Abstract

The development of impairment of pulmonary gas exchange during inhalational anesthesia was studied in ten patients (ages 52–75 years) by use of the multiple-inert-gas elimination method. Preoperative pulmonary function tests indicated a wide range of abnormal pulmonary function. Control gas-exchange studies with the subjects awake (supine position) demonstrated modest increases in pulmonary ventilation-blood flow (VA/Q) distribution in all subjects (mean log SD = 0.96), but the shunt was minimal (mean 1.3 per cent). Inhalational anesthesia was either 1) halo-thane, 0.4 per cent (end-tidal) in N2O, 50–60 per cent, balance oxygen, for eight subjects, or 2) halothane, 0.6 per cent, in nitrogen, 50–60 per cent, balance oxygen, for two subjects.
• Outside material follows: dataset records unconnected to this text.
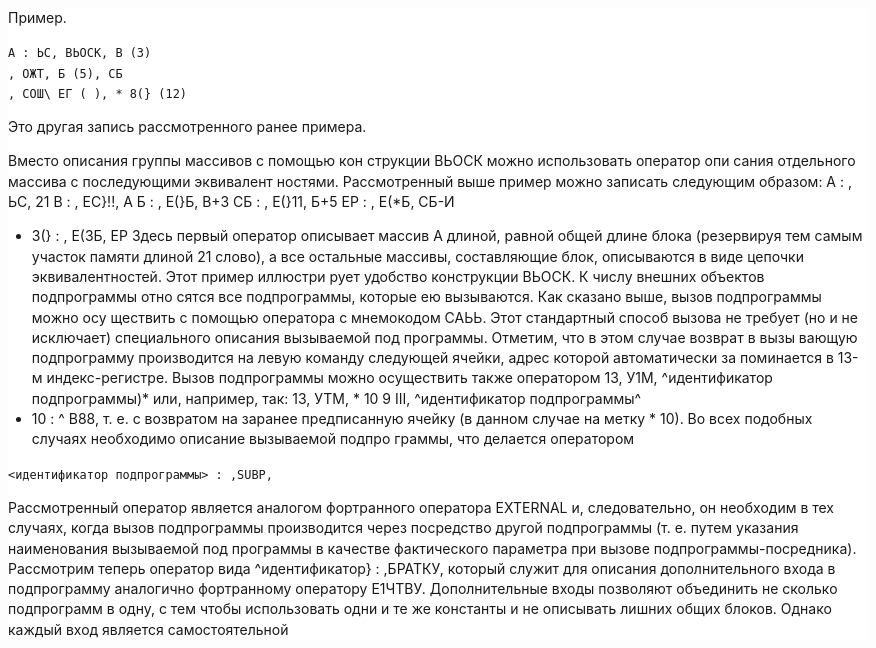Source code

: Пример.
```
А : ЬС, ВЬОСК, В (3)
, ОЖТ, Б (5), СБ
, СОШ\ ЕГ ( ), * 8(} (12)
```
Это другая запись рассмотренного ранее примера.

Вместо описания группы массивов с помощью кон­
струкции ВЬОСК можно использовать оператор опи­
сания отдельного массива с последующими эквивалент­
ностями. Рассмотренный выше пример можно записать
следующим образом:
А : , ЬС, 21
В : , ЕС}!!, А
Б : , Е(}Б, В+3
СБ : , Е(}11, Б+5
ЕР : , Е(*Б, СБ-И
* 3(} : , Е(ЗБ, ЕР
Здесь первый оператор описывает массив А длиной,
равной общей длине блока (резервируя тем самым
участок памяти длиной 21 слово), а все остальные
массивы, составляющие блок, описываются в виде
цепочки эквивалентностей. Этот пример иллюстри­
рует удобство конструкции ВЬОСК.
К числу внешних объектов подпрограммы отно­
сятся все подпрограммы, которые ею вызываются.
Как сказано выше, вызов подпрограммы можно осу­
ществить с помощью оператора с мнемокодом САЬЬ.
Этот стандартный способ вызова не требует (но и не
исключает) специального описания вызываемой под­
программы. Отметим, что в этом случае возврат в вызы­
вающую подпрограмму производится на левую команду
следующей ячейки, адрес которой автоматически за­
поминается в 13-м индекс-регистре.
Вызов подпрограммы можно осуществить также
оператором
13, У1М, ^идентификатор подпрограммы)*
или, например, так:
13, УТМ, * 10
9 III, ^идентификатор подпрограммы^
* 10 : ^ В88,
т. е. с возвратом на заранее предписанную ячейку
(в данном случае на метку * 10). Во всех подобных
случаях необходимо описание вызываемой подпро­
граммы, что делается оператором
```
<идентификатор подпрограммы> : ,SUBP,
```

Рассмотренный оператор является аналогом фортранного оператора EXTERNAL и, следовательно,
он необходим в тех случаях, когда вызов подпрограммы
производится через посредство другой подпрограммы
(т. е. путем указания наименования вызываемой под­
программы в качестве фактического параметра при вызове
подпрограммы-посредника).
Рассмотрим теперь оператор вида
^идентификатор} : ,БРАТКУ,
который служит для описания дополнительного входа
в подпрограмму аналогично фортранному оператору
Е1ЧТВУ.
Дополнительные входы позволяют объединить не­
сколько подпрограмм в одну, с тем чтобы использовать
одни и те же константы и не описывать лишних общих
блоков. Однако каждый вход является самостоятельной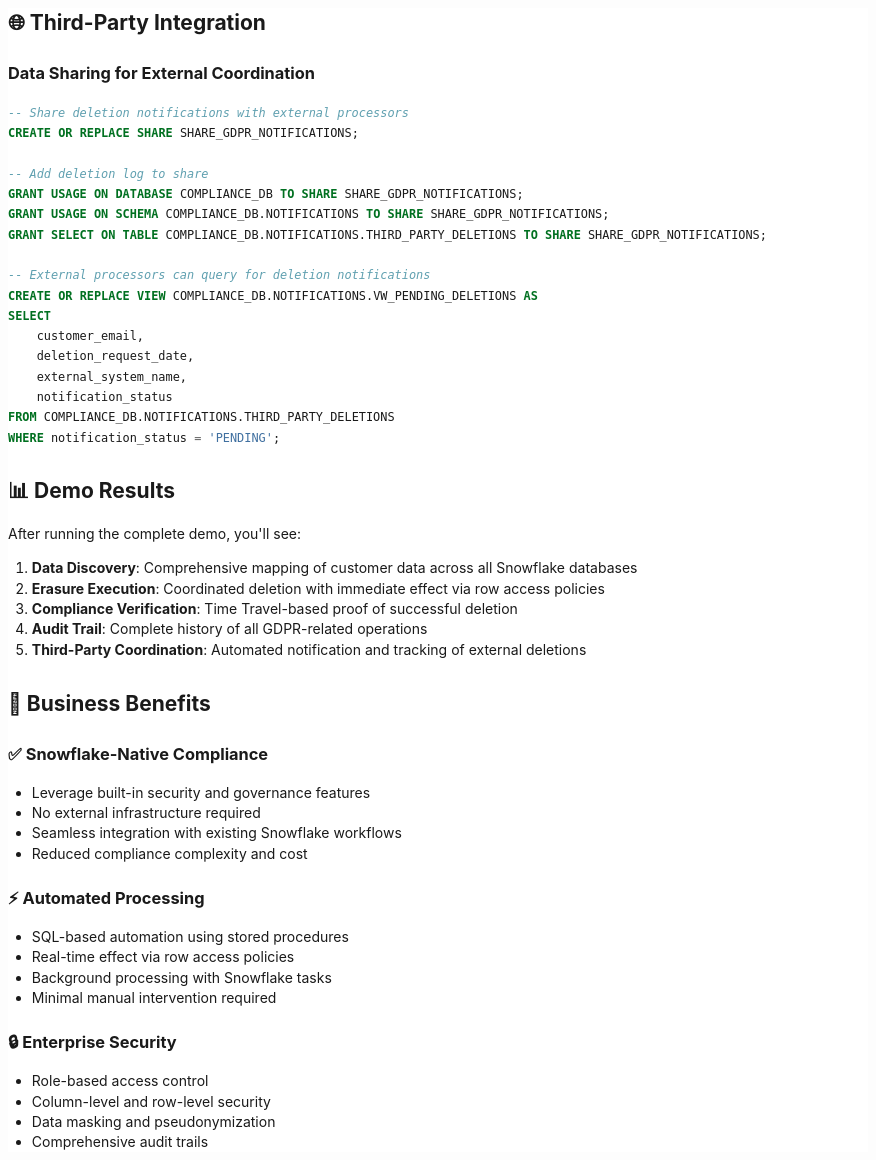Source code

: ## 🌐 Third-Party Integration

### Data Sharing for External Coordination
```sql
-- Share deletion notifications with external processors
CREATE OR REPLACE SHARE SHARE_GDPR_NOTIFICATIONS;

-- Add deletion log to share
GRANT USAGE ON DATABASE COMPLIANCE_DB TO SHARE SHARE_GDPR_NOTIFICATIONS;
GRANT USAGE ON SCHEMA COMPLIANCE_DB.NOTIFICATIONS TO SHARE SHARE_GDPR_NOTIFICATIONS;
GRANT SELECT ON TABLE COMPLIANCE_DB.NOTIFICATIONS.THIRD_PARTY_DELETIONS TO SHARE SHARE_GDPR_NOTIFICATIONS;

-- External processors can query for deletion notifications
CREATE OR REPLACE VIEW COMPLIANCE_DB.NOTIFICATIONS.VW_PENDING_DELETIONS AS
SELECT 
    customer_email,
    deletion_request_date,
    external_system_name,
    notification_status
FROM COMPLIANCE_DB.NOTIFICATIONS.THIRD_PARTY_DELETIONS
WHERE notification_status = 'PENDING';
```

## 📊 Demo Results

After running the complete demo, you'll see:

1. **Data Discovery**: Comprehensive mapping of customer data across all Snowflake databases
2. **Erasure Execution**: Coordinated deletion with immediate effect via row access policies  
3. **Compliance Verification**: Time Travel-based proof of successful deletion
4. **Audit Trail**: Complete history of all GDPR-related operations
5. **Third-Party Coordination**: Automated notification and tracking of external deletions

## 🎯 Business Benefits

### ✅ **Snowflake-Native Compliance**
- Leverage built-in security and governance features
- No external infrastructure required
- Seamless integration with existing Snowflake workflows
- Reduced compliance complexity and cost

### ⚡ **Automated Processing**
- SQL-based automation using stored procedures
- Real-time effect via row access policies
- Background processing with Snowflake tasks
- Minimal manual intervention required

### 🔒 **Enterprise Security**
- Role-based access control
- Column-level and row-level security
- Data masking and pseudonymization
- Comprehensive audit trails

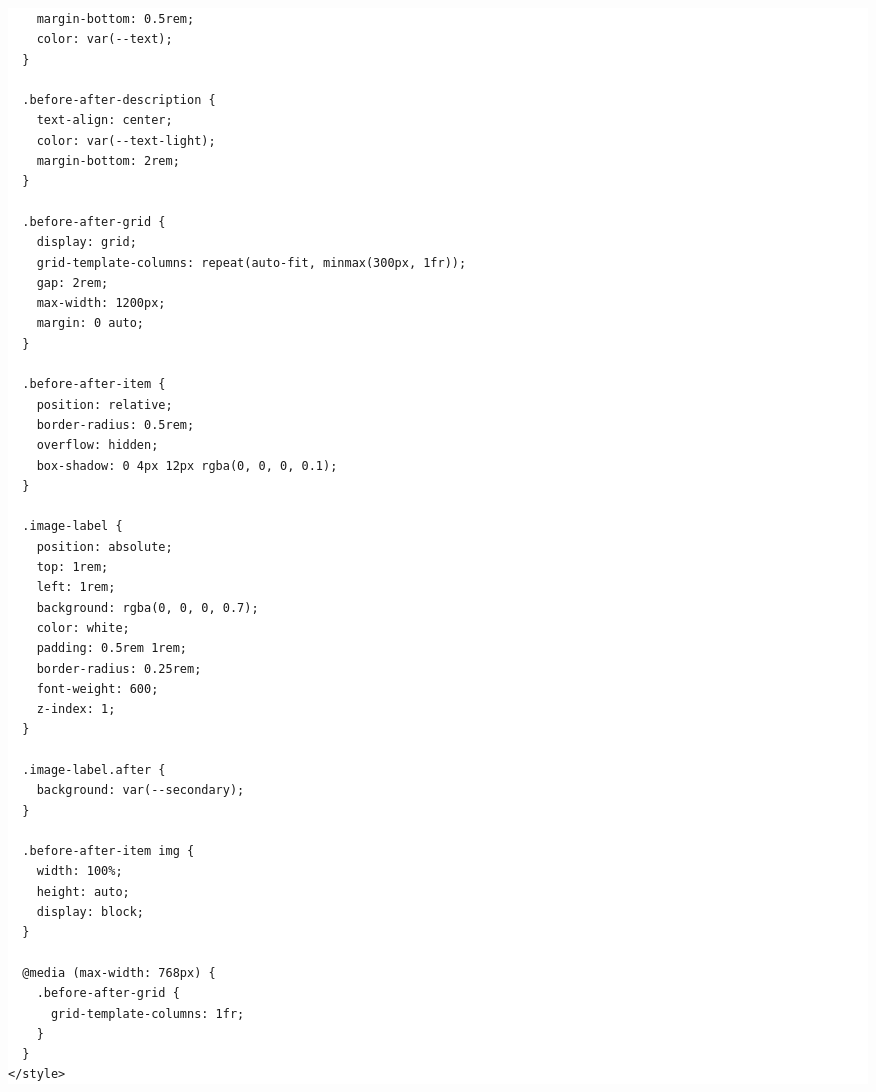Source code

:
```astro
    margin-bottom: 0.5rem;
    color: var(--text);
  }

  .before-after-description {
    text-align: center;
    color: var(--text-light);
    margin-bottom: 2rem;
  }

  .before-after-grid {
    display: grid;
    grid-template-columns: repeat(auto-fit, minmax(300px, 1fr));
    gap: 2rem;
    max-width: 1200px;
    margin: 0 auto;
  }

  .before-after-item {
    position: relative;
    border-radius: 0.5rem;
    overflow: hidden;
    box-shadow: 0 4px 12px rgba(0, 0, 0, 0.1);
  }

  .image-label {
    position: absolute;
    top: 1rem;
    left: 1rem;
    background: rgba(0, 0, 0, 0.7);
    color: white;
    padding: 0.5rem 1rem;
    border-radius: 0.25rem;
    font-weight: 600;
    z-index: 1;
  }

  .image-label.after {
    background: var(--secondary);
  }

  .before-after-item img {
    width: 100%;
    height: auto;
    display: block;
  }

  @media (max-width: 768px) {
    .before-after-grid {
      grid-template-columns: 1fr;
    }
  }
</style>
```
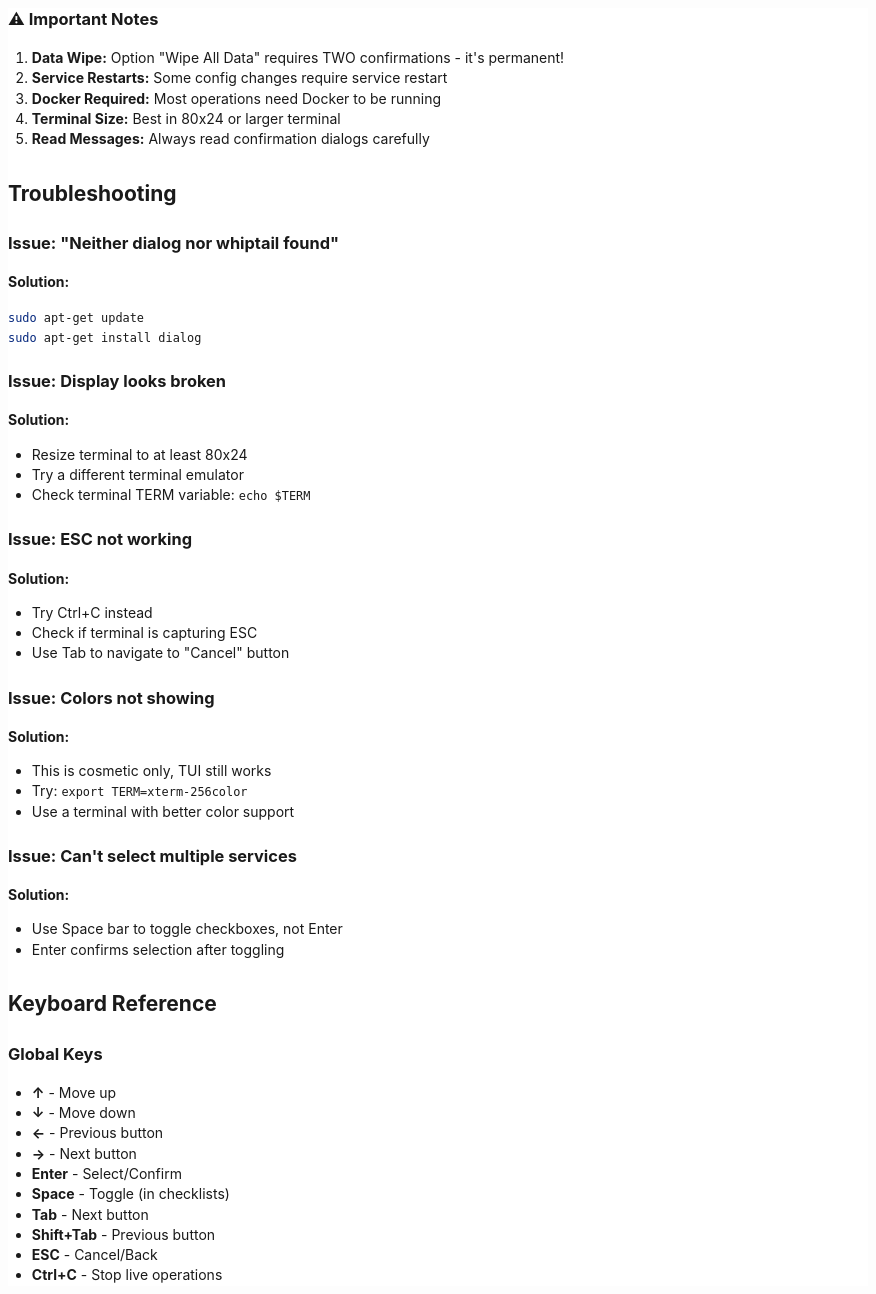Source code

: ### ⚠️ Important Notes

1. **Data Wipe:** Option "Wipe All Data" requires TWO confirmations - it's permanent!
2. **Service Restarts:** Some config changes require service restart
3. **Docker Required:** Most operations need Docker to be running
4. **Terminal Size:** Best in 80x24 or larger terminal
5. **Read Messages:** Always read confirmation dialogs carefully

## Troubleshooting

### Issue: "Neither dialog nor whiptail found"

**Solution:**
```bash
sudo apt-get update
sudo apt-get install dialog
```

### Issue: Display looks broken

**Solution:**
- Resize terminal to at least 80x24
- Try a different terminal emulator
- Check terminal TERM variable: `echo $TERM`

### Issue: ESC not working

**Solution:**
- Try Ctrl+C instead
- Check if terminal is capturing ESC
- Use Tab to navigate to "Cancel" button

### Issue: Colors not showing

**Solution:**
- This is cosmetic only, TUI still works
- Try: `export TERM=xterm-256color`
- Use a terminal with better color support

### Issue: Can't select multiple services

**Solution:**
- Use Space bar to toggle checkboxes, not Enter
- Enter confirms selection after toggling

## Keyboard Reference

### Global Keys
- **↑** - Move up
- **↓** - Move down
- **←** - Previous button
- **→** - Next button
- **Enter** - Select/Confirm
- **Space** - Toggle (in checklists)
- **Tab** - Next button
- **Shift+Tab** - Previous button
- **ESC** - Cancel/Back
- **Ctrl+C** - Stop live operations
Striking increases in retention of the least soluble tracer gases (SF6, and ethane) were seen in all patients after a minimum of 35 min of anesthesia, during mechanical ventilation with both anesthetic regimens. This was due to one of three different patterns of responses. Three subjects showed primarily increased intrapulmonary shunt (mean shunt = 23 per cent of cardiac output). Three subjects showed primarily increases in low-VA/Q units (mean = 32 per cent of cardiac output), with little or no shunt, while the remaining four had both intrapulmonary shunt and units of low VA/Q. Arterial blood PO2 measurements suggested substantially greater impairment of oxygenation when the pattern of response was primarily an increase in shunt. This difference was accentuated by the concentrating effect of N2O uptake on alveolar PO2 in low-VA/Q units. As a consequence, arterial blood PO2 values grossly underestimated the VA/Q inequality in patients in whom low-VA/Q regions developed. An alternative index, the development of CO2 retention at constant alveolar ventilation, more reliably identified patients in whom severe VA/Q inequality developed during inhalational anesthesia.